Brasília vive uma semana de alta tensão política e econômica, com o foco dividido entre a crise institucional no Supremo Tribunal Federal (STF) e a definição da política monetária nacional. Enquanto o mercado aguarda a decisão do Banco Central sobre a taxa Selic, o Judiciário se prepara para uma sessão extraordinária que pode definir o futuro de investigações envolvendo o ministro Alexandre de Moraes.
O cenário político é marcado pela expectativa em torno da sessão plenária agendada para esta terça-feira (15). O presidente do STF, ministro Edson Fachin, convocou o encontro para deliberar sobre o destino de elementos reunidos pela Polícia Federal que apontam uma suposta relação entre o ministro Alexandre de Moraes e o banqueiro Daniel Vorcaro. A sessão, que será transmitida ao vivo pela TV Justiça, ocorre em meio a um desgaste institucional sem precedentes.

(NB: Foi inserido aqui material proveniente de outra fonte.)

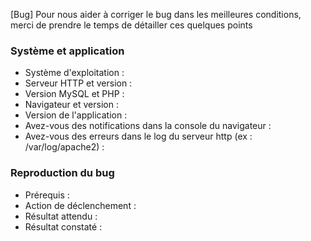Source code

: [Bug] Pour nous aider à corriger le bug dans les meilleures conditions, merci de prendre le temps de détailler ces quelques points

### Système et application

* Système d'exploitation :
* Serveur HTTP et version :
* Version MySQL et PHP : 
* Navigateur et version :
* Version de l'application :
* Avez-vous des notifications dans la console du navigateur : 
* Avez-vous des erreurs dans le log du serveur http (ex : /var/log/apache2) :
    
### Reproduction du bug

* Prérequis :
* Action de déclenchement :
* Résultat attendu :
* Résultat constaté :

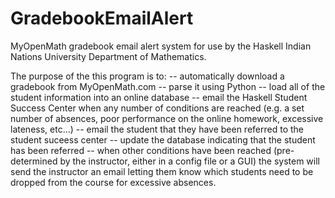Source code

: # GradebookEmailAlert
MyOpenMath gradebook email alert system for use by the Haskell Indian Nations University
Department of Mathematics. 

The purpose of the this program is to:
-- automatically download a gradebook from MyOpenMath.com
-- parse it using Python
-- load all of the student information into an online database
-- email the Haskell Student Success Center when any number of conditions are 
   reached (e.g. a set number of absences, poor performance on the online homework, excessive lateness, etc...)
-- email the student that they have been referred to the student suceess center
-- update the database indicating that the student has been referred
-- when other conditions have been reached (pre-determined by the instructor, either in a config file or a GUI)
   the system will send the instructor an email letting them know which students need to be dropped from the 
   course for excessive absences.
   
   
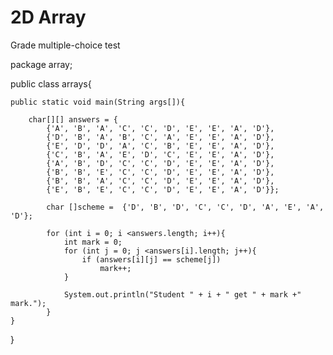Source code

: # 2D Array
Grade multiple-choice test

package array;

public class arrays{
	
	public static void main(String args[]){
		
		char[][] answers = {
			{'A', 'B', 'A', 'C', 'C', 'D', 'E', 'E', 'A', 'D'},
			{'D', 'B', 'A', 'B', 'C', 'A', 'E', 'E', 'A', 'D'},
			{'E', 'D', 'D', 'A', 'C', 'B', 'E', 'E', 'A', 'D'},
			{'C', 'B', 'A', 'E', 'D', 'C', 'E', 'E', 'A', 'D'},
			{'A', 'B', 'D', 'C', 'C', 'D', 'E', 'E', 'A', 'D'},
			{'B', 'B', 'E', 'C', 'C', 'D', 'E', 'E', 'A', 'D'},
			{'B', 'B', 'A', 'C', 'C', 'D', 'E', 'E', 'A', 'D'},
			{'E', 'B', 'E', 'C', 'C', 'D', 'E', 'E', 'A', 'D'}};
			
			char []scheme =  {'D', 'B', 'D', 'C', 'C', 'D', 'A', 'E', 'A', 'D'};
			
			for (int i = 0; i <answers.length; i++){
				int mark = 0;
				for (int j = 0; j <answers[i].length; j++){
					if (answers[i][j] == scheme[j])
						mark++;
				}
				
				System.out.println("Student " + i + " get " + mark +" mark.");
			}
	}
}
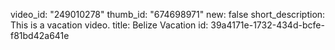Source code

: video_id: "249010278"
thumb_id: "674698971"
new: false
short_description: This is a vacation video.
title: Belize Vacation
id: 39a4171e-1732-434d-bcfe-f81bd42a641e
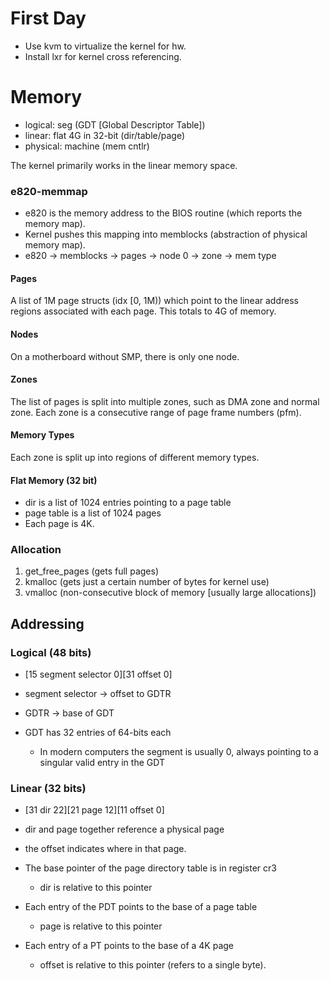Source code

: # First Day

- Use kvm to virtualize the kernel for hw.
- Install lxr for kernel cross referencing.

# Memory

- logical: seg (GDT [Global Descriptor Table])
- linear: flat 4G in 32-bit (dir/table/page)
- physical: machine (mem cntlr)

The kernel primarily works in the linear memory space.

### e820-memmap

- e820 is the memory address to the BIOS routine (which reports the memory map).
- Kernel pushes this mapping into memblocks (abstraction of physical memory map).
- e820 -> memblocks -> pages -> node 0 -> zone -> mem type

#### Pages

A list of 1M page structs (idx [0, 1M)) which point to the linear address regions  associated with each page.
This totals to 4G of memory.

#### Nodes

On a motherboard without SMP, there is only one node.

#### Zones

The list of pages is split into multiple zones, such as DMA zone and normal zone.
Each zone is a consecutive range of page frame numbers (pfm).

#### Memory Types

Each zone is split up into regions of different memory types.

#### Flat Memory (32 bit)

- dir is a list of 1024 entries pointing to a page table
- page table is a list of 1024 pages
- Each page is 4K.

### Allocation

1. get\_free\_pages (gets full pages)
1. kmalloc (gets just a certain number of bytes for kernel use)
1. vmalloc (non-consecutive block of memory [usually large allocations])

## Addressing

### Logical (48 bits)
- \[15 segment selector 0]\[31 offset 0]

- segment selector -> offset to GDTR

- GDTR -> base of GDT

- GDT has 32 entries of 64-bits each
    - In modern computers the segment is usually 0, always pointing to a singular valid entry in the GDT

### Linear (32 bits)

- \[31 dir 22]\[21 page 12]\[11 offset 0]

- dir and page together reference a physical page
- the offset indicates where in that page.

- The base pointer of the page directory table is in register cr3
    - dir is relative to this pointer

- Each entry of the PDT points to the base of a page table
    - page is relative to this pointer

- Each entry of a PT points to the base of a 4K page
    - offset is relative to this pointer (refers to a single byte).


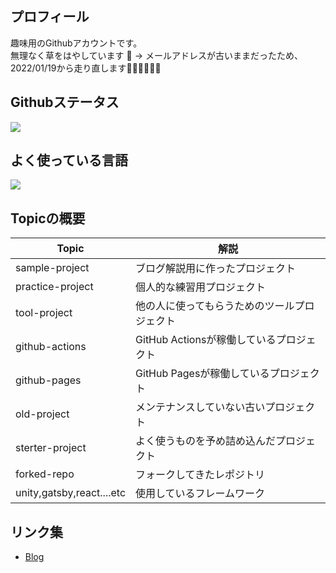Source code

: ## プロフィール
趣味用のGithubアカウントです。  
無理なく草をはやしています 🌱
-> メールアドレスが古いままだったため、2022/01/19から走り直します🏃‍♂️🏃‍♂️🏃‍♂️

## Githubステータス
<a href="https://github.com/anuraghazra/github-readme-stats">
  <img src="https://github-readme-stats.vercel.app/api?username=went5&count_private=true&show_icons=true" />
</a>

## よく使っている言語
<a href="https://github.com/anuraghazra/github-readme-stats">
    <img  src="https://github-readme-stats.vercel.app/api/top-langs/?username=went5&layout=compact&hide=ASP,shaderlab,tex&langs_count=8" />
</a><br>

## Topicの概要
| Topic                     | 解説                                     | 
| ------------------------- | ---------------------------------------- | 
| sample-project            | ブログ解説用に作ったプロジェクト         | 
| practice-project          | 個人的な練習用プロジェクト               | 
| tool-project              | 他の人に使ってもらうためのツールプロジェクト   | 
| github-actions   | GitHub Actionsが稼働しているプロジェクト | 
| github-pages   | GitHub Pagesが稼働しているプロジェクト | 
| old-project               | メンテナンスしていない古いプロジェクト   | 
| sterter-project           | よく使うものを予め詰め込んだプロジェクト | 
| forked-repo               | フォークしてきたレポジトリ               | 
| unity,gatsby,react....etc | 使用しているフレームワーク               | 

## リンク集
- [Blog](https://game-enginner-writes.netlify.app)
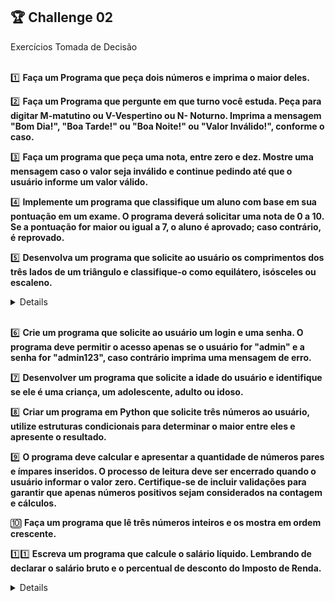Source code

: 
## 🏆 Challenge 02

  <summary>Exercícios Tomada de Decisão</summary> <br>
  
1️⃣ **Faça um Programa que peça dois números e imprima o maior deles.**

2️⃣ **Faça um Programa que pergunte em que turno você estuda. Peça para digitar M-matutino ou V-Vespertino ou N- Noturno. Imprima a mensagem "Bom Dia!", "Boa Tarde!" ou "Boa Noite!" ou "Valor Inválido!", conforme o caso.**

3️⃣ **Faça um programa que peça uma nota, entre zero e dez. Mostre uma mensagem caso o valor seja inválido e continue pedindo até que o usuário informe um valor válido.**

4️⃣ **Implemente um programa que classifique um aluno com base em sua pontuação em um exame. O programa deverá solicitar uma nota de 0 a 10. Se a pontuação for maior ou igual a 7, o aluno é aprovado; caso contrário, é reprovado.**

5️⃣ **Desenvolva um programa que solicite ao usuário os comprimentos dos três lados de um triângulo e classifique-o como equilátero, isósceles ou escaleno.**
<details>

- equilátero: todos os lados com o mesmo valor
- isósceles: dois lados com o mesmo valor
- escaleno: todos os lados com medidas distintas.

</details><br>

6️⃣ **Crie um programa que solicite ao usuário um login e uma senha.  O programa deve permitir o acesso apenas se o usuário for "admin" e a senha for "admin123", caso contrário imprima uma mensagem de erro.**

7️⃣ **Desenvolver um programa que solicite a idade do usuário e identifique se ele é uma criança, um adolescente, adulto ou idoso.**

8️⃣ **Criar um programa em Python que solicite três números ao usuário, utilize estruturas condicionais para determinar o maior entre eles e apresente o resultado.**

9️⃣ **O programa deve calcular e apresentar a quantidade de números pares e ímpares inseridos. O processo de leitura deve ser encerrado quando o usuário informar o valor zero. Certifique-se de incluir validações para garantir que apenas números positivos sejam considerados na contagem e cálculos.**

🔟 **Faça um programa que lê três números inteiros e os mostra em ordem crescente.**

1️⃣1️⃣ **Escreva um programa que calcule o salário líquido. Lembrando de declarar o salário bruto e o percentual de desconto do Imposto de Renda.**
<details>

- Renda até R$ 1.903,98: isento de imposto de renda;
- Renda entre R$ 1.903,99 e R$ 2.826,65: alíquota de 7,5%;
- Renda entre R$ 2.826,66 e R$ 3.751,05: alíquota de 15%;
- Renda entre R$ 3.751,06 e R$ 4.664,68: alíquota de 22,5%;
- Renda acima de R$ 4.664,68: alíquota máxima de 27,5%.

</details>
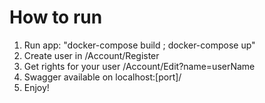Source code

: # How to run
1. Run app: "docker-compose build ; docker-compose up"
2. Create user in /Account/Register
3. Get rights for your user /Account/Edit?name=userName
4. Swagger available on localhost:[port]/
5. Enjoy!
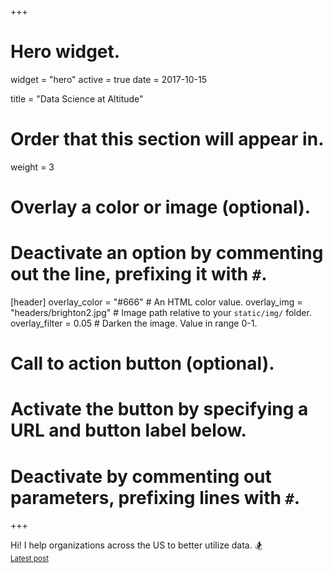 +++
# Hero widget.
widget = "hero"
active = true
date = 2017-10-15

title = "Data Science at Altitude"

# Order that this section will appear in.
weight = 3

# Overlay a color or image (optional).
#   Deactivate an option by commenting out the line, prefixing it with `#`.
[header]
  overlay_color = "#666"  # An HTML color value.
  overlay_img = "headers/brighton2.jpg"  # Image path relative to your `static/img/` folder.
  overlay_filter = 0.05  # Darken the image. Value in range 0-1.

# Call to action button (optional).
#   Activate the button by specifying a URL and button label below.
#   Deactivate by commenting out parameters, prefixing lines with `#`.

+++

Hi! I help organizations across the US to better utilize data.  :snowboarder:
<br>
<small><a id="blog" href="https://danielphadley.com/#posts">Latest post</a></small>
<br><br>
<br><br>
<br><br>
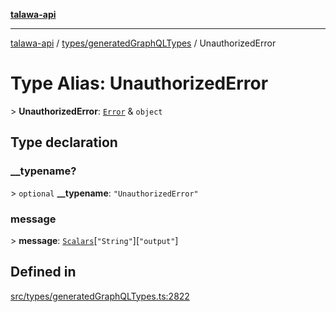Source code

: [**talawa-api**](../../../README.md)

***

[talawa-api](../../../modules.md) / [types/generatedGraphQLTypes](../README.md) / UnauthorizedError

# Type Alias: UnauthorizedError

\> **UnauthorizedError**: [`Error`](Error.md) & `object`

## Type declaration

### \_\_typename?

\> `optional` **\_\_typename**: `"UnauthorizedError"`

### message

\> **message**: [`Scalars`](Scalars.md)\[`"String"`\]\[`"output"`\]

## Defined in

[src/types/generatedGraphQLTypes.ts:2822](https://github.com/PalisadoesFoundation/talawa-api/blob/6bd0fecc1032af2aa70d925c85724d9fec2350f9/src/types/generatedGraphQLTypes.ts#L2822)
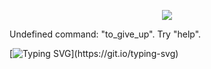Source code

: <p align="center">
<img src="https://linux-console.net/common-images/play-snake-game-in-linux-terminal/Snake-Gameplay-in-Linux-Terminal.gif">

Undefined command: "to_give_up".  Try "help".
 
[![Typing SVG](https://readme-typing-svg.demolab.com/?font=Fira+Code&pause=100&color=red&width=435&lines=while%20[%20-n%20$(cat%20dreams.txt%202%3E/dev/null)%20];%20do%20./tryagain;%20done)](https://git.io/typing-svg)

Sessão extraordinária e o impasse no Supremo
O plenário da Corte deve decidir se há fundamentos para a abertura de uma investigação interna contra Alexandre de Moraes. O caso ganhou tração após o ministro André Mendonça tornar públicas mensagens trocadas entre o magistrado e o banqueiro. A Procuradoria-Geral da República (PGR) questiona a validade do relatório da Polícia Federal e solicita a sua nulidade.
A crise se aprofundou com a existência de duas frentes de apuração: uma sobre as conexões de Moraes e outra sobre a conduta de Mendonça na condução dos inquéritos. Edson Fachin assumiu a relatoria do caso contra Moraes, citando possível impedimento por relação com os envolvidos, conforme previsto no Código de Processo Civil. Existe a expectativa de que um pedido de vista possa adiar o desfecho da votação para o próximo ano.
Expectativa pela decisão do Banco Central
No campo econômico, a atenção está voltada para a “superquarta” (16), quando o Comitê de Política Econômica do Banco Central anunciará a nova taxa Selic. Atualmente em 14% ao ano, a taxa é alvo de expectativas de corte, impulsionadas pela deflação de 0,32% registrada no IPCA de agosto. Analistas de mercado projetam uma redução de 0,25 ponto percentual.
Além da decisão sobre os juros, o IBGE divulgará dados cruciais para a economia nacional. Nesta terça-feira (15), serão apresentados o Levantamento Sistemático da Produção Agrícola, referente a agosto, e a Pesquisa Mensal do Comércio, que trará um diagnóstico do setor no mês de julho.
Agenda do Executivo e paralisação legislativa
O presidente Luiz Inácio Lula da Silva inicia a semana com foco em compromissos internos no Palácio do Planalto. Nesta segunda-feira (14), o chefe do Executivo sanciona a medida provisória 1359/2026, que destina R$ 30 bilhões para o financiamento de veículos novos, incluindo benefícios para motoristas de aplicativo, taxistas e profissionais de transporte escolar.
Enquanto isso, o Congresso Nacional permanece em ritmo reduzido devido ao recesso branco provocado pelo período eleitoral. Apesar da pressão de senadores como Carlos Viana e Eduardo Girão pela abertura de um processo de impeachment contra Alexandre de Moraes, o presidente do Senado, Davi Alcolumbre, não sinalizou a realização de sessões plenárias antes do primeiro turno das eleições, marcado para 4 de outubro.